Contudo, ao longo das décadas e dos séculos, as regiões hoje desenvolvidas passaram também pela alta do setor terciário, algo que até hoje não é exclusividade do Brasil. “Depois, o [setor de] serviços começou a ganhar mais participação. As pessoas foram ganhando renda e começaram a demandar mais serviços. Começa a aumentar a participação desse setor e a indústria começa a perder espaço. Isso tem acontecido em vários países. Acho que até a China já está passando por esse processo, e é um país muito forte em termos industriais no mundo inteiro.”

Mão de obra

Atualmente, o setor de serviços representa 70% da riqueza produzida em território nacional e lidera o ranking com grande distância para a indústria. Por outro lado, o professor ressalta que o terciário brasileiro tem baixa produtividade, causada por atividades de baixo dinamismo, como o comércio.

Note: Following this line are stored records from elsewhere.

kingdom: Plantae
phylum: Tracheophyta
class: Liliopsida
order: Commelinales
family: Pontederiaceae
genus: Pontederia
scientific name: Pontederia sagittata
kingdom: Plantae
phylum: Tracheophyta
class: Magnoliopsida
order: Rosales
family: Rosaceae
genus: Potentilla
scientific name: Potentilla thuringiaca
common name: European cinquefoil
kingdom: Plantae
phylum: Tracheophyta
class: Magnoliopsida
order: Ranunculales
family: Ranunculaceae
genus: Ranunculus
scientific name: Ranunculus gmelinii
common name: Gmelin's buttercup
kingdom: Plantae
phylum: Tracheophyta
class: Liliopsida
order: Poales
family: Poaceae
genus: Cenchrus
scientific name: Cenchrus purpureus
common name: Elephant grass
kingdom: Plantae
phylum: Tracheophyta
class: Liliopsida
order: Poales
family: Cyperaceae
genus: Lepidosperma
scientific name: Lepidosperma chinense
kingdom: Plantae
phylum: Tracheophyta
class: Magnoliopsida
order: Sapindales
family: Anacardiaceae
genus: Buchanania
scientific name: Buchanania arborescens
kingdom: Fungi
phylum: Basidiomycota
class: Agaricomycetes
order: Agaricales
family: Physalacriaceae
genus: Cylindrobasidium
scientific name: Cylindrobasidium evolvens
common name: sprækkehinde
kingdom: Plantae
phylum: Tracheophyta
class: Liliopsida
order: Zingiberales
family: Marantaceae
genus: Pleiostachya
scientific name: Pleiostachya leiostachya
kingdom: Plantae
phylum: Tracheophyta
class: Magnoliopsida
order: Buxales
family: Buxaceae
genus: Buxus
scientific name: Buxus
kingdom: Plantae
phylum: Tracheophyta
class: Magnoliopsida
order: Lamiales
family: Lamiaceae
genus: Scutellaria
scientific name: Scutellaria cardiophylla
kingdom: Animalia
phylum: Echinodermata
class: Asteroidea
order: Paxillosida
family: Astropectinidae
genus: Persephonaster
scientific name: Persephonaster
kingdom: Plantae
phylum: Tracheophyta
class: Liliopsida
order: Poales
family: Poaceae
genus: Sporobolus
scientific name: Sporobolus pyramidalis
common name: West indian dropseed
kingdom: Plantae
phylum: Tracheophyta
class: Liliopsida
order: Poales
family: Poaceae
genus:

De qualquer forma, isso não significa que o terciário seja o inimigo, mas que as condições também não são favoráveis, assim como no caso das fábricas. “Acho que é muito mais pela questão da qualificação da mão de obra, do ambiente de negócio do que, de fato, o setor de serviços ser um problema. Ele não é. Nós vimos que, em vários países desenvolvidos, o setor de serviços tem uma participação maior do que no Brasil, e eles continuam com uma renda elevada, porque a produtividade é alta, independentemente do setor.”

Alex Ferreira - Foto: Arquivo pessoal
Alex Ferreira - Foto: Arquivo pessoal

Segundo o especialista, fazer a transição para atividades mais produtivas no setor terciário, como as áreas de finanças e da computação, exige “mão de obra, trabalhadores capacitados, que vão possibilitar que esse serviço mais produtivo apareça, ter um ambiente de negócios que vai favorecer esses setores de serviço”.

O professor Alex Ferreira, também da FEA-RP, vai na mesma direção e observa que a solução se aplica a mais de uma frente. Para ele, “uma economia e uma indústria forte, mesmo que essa indústria tenha uma menor participação relativa, vão depender dos mesmos fatores que levam ao crescimento econômico”. Portanto, para que o setor fabril volte a crescer na composição do PIB do Brasil, será necessário investir em itens como “nível educacional, facilidade de empreender no País, de inovar, a qualidade da saúde, da mão de obra, a estabilidade institucional”.

Entretanto, Ferreira ressalta que não basta apenas intervenção estatal e que a mudança precisa ocorrer em conjunto. “Não é argumento para política industrial, para que se tenha uma alocação de recursos dirigida pelo Estado, mas sim que se tenha uma alocação eficiente de recursos entre os diversos setores da economia, guiada pelos mecanismos de mercado e de preços”, completa.

*Estagiário sob supervisão de Ferraz Jr.